Content starts

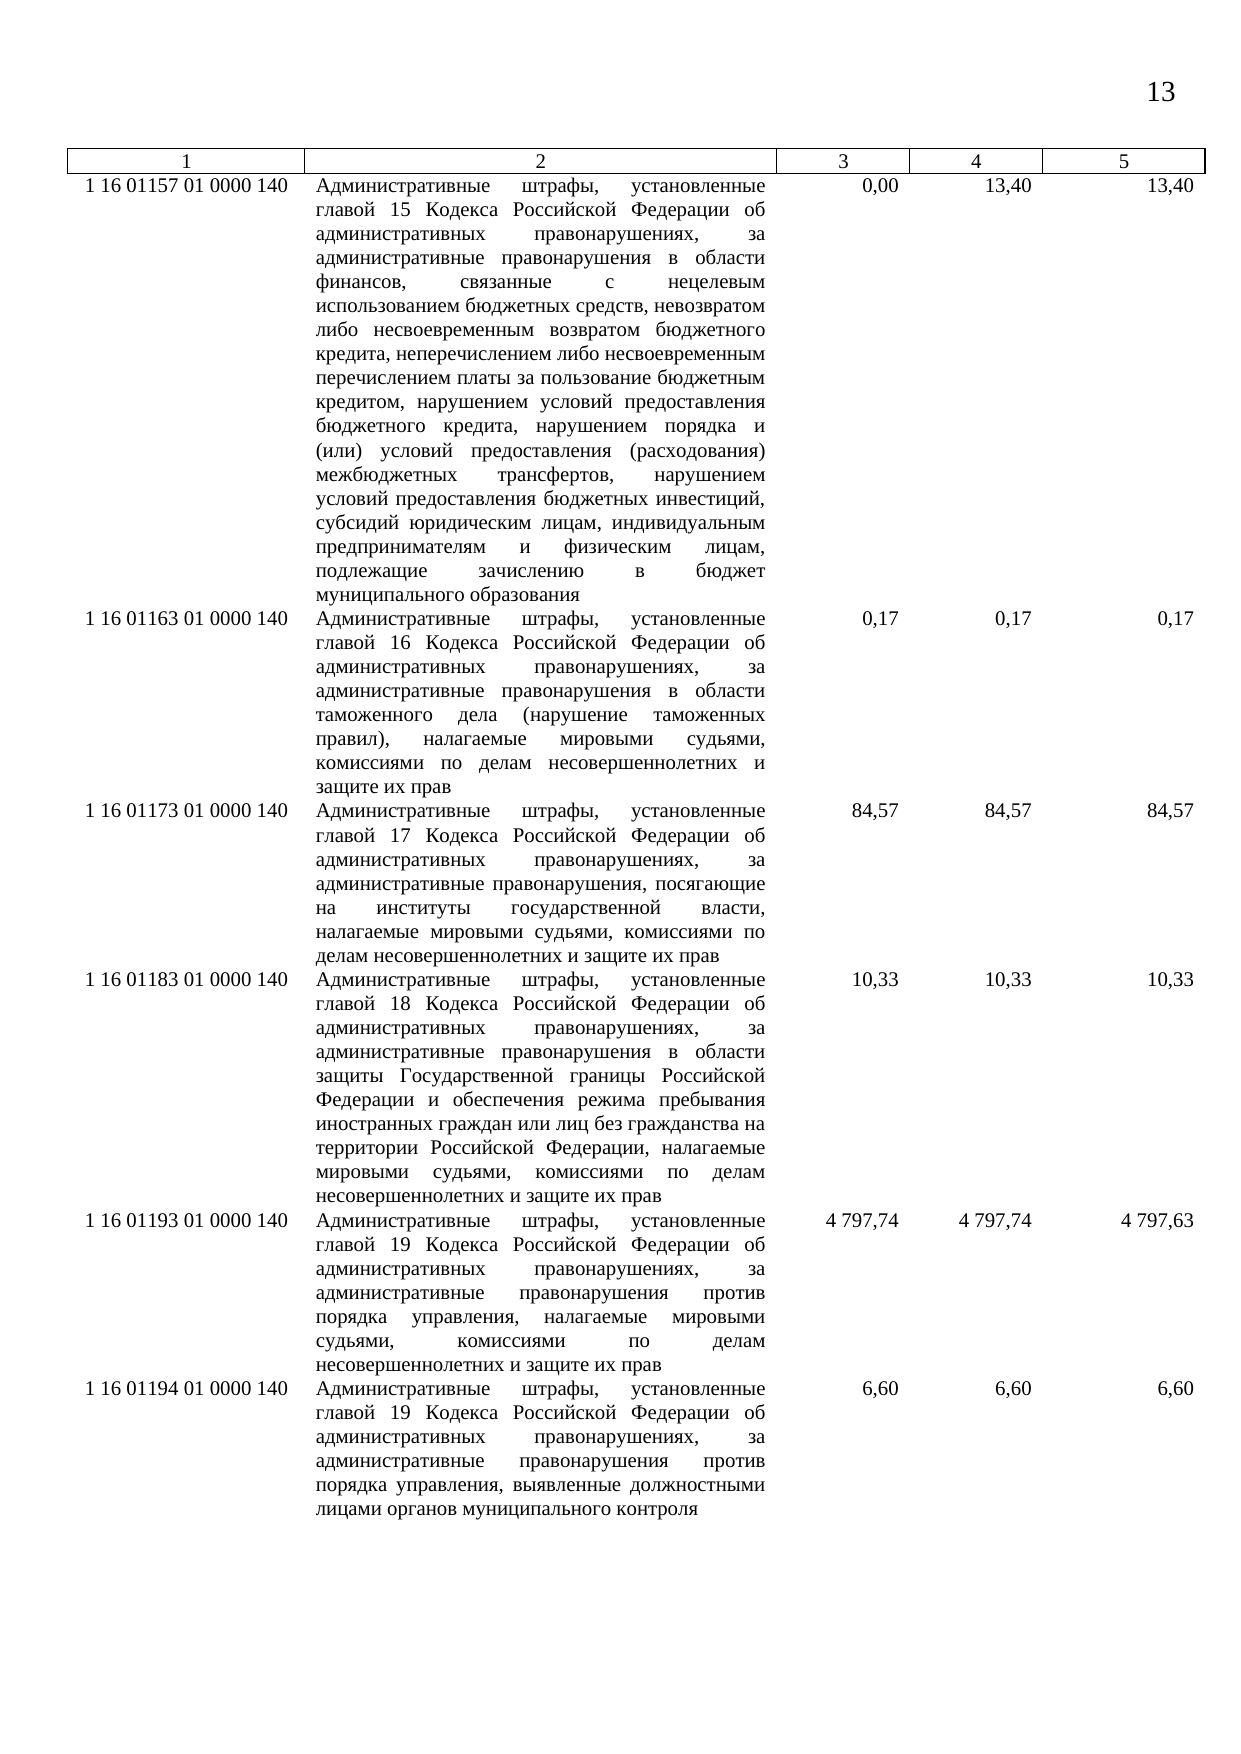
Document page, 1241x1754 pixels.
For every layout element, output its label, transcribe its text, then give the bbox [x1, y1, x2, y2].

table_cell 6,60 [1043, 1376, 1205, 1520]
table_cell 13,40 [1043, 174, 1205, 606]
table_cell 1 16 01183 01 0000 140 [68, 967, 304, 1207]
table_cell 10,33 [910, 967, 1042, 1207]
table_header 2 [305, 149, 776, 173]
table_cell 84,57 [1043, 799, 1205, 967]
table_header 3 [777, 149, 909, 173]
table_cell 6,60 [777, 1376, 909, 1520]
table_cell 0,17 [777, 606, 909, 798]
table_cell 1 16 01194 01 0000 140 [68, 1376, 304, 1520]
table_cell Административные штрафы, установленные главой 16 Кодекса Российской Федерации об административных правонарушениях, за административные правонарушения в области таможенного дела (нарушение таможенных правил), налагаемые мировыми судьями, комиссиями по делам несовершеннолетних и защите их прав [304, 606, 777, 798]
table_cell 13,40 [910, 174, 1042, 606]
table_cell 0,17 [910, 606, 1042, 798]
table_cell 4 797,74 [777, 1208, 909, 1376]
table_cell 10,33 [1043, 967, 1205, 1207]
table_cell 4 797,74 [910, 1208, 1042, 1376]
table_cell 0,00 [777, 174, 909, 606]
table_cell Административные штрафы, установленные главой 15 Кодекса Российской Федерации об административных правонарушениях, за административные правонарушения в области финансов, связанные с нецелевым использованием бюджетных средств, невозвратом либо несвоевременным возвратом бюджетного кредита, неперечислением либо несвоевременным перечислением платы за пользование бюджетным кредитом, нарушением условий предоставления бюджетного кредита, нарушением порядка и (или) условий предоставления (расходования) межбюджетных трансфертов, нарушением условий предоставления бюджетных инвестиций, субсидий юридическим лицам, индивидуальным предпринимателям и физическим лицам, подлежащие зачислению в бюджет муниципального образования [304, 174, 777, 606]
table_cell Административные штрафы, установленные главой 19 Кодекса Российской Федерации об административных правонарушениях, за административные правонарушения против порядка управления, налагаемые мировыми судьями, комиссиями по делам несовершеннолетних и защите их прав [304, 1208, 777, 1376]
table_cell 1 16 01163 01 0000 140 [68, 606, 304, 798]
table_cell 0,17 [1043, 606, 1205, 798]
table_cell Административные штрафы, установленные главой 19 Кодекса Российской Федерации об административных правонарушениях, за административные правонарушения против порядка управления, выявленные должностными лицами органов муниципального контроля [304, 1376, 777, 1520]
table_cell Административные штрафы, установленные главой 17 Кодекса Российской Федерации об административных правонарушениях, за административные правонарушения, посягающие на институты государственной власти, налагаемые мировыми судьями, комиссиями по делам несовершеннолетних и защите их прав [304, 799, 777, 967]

Content ends

[Exercise goal]
Copy every line of the data above in which the string "против" appears.

[Solution]
table_cell Административные штрафы, установленные главой 19 Кодекса Российской Федерации об административных правонарушениях, за административные правонарушения против порядка управления, налагаемые мировыми судьями, комиссиями по делам несовершеннолетних и защите их прав [304, 1208, 777, 1376]
table_cell Административные штрафы, установленные главой 19 Кодекса Российской Федерации об административных правонарушениях, за административные правонарушения против порядка управления, выявленные должностными лицами органов муниципального контроля [304, 1376, 777, 1520]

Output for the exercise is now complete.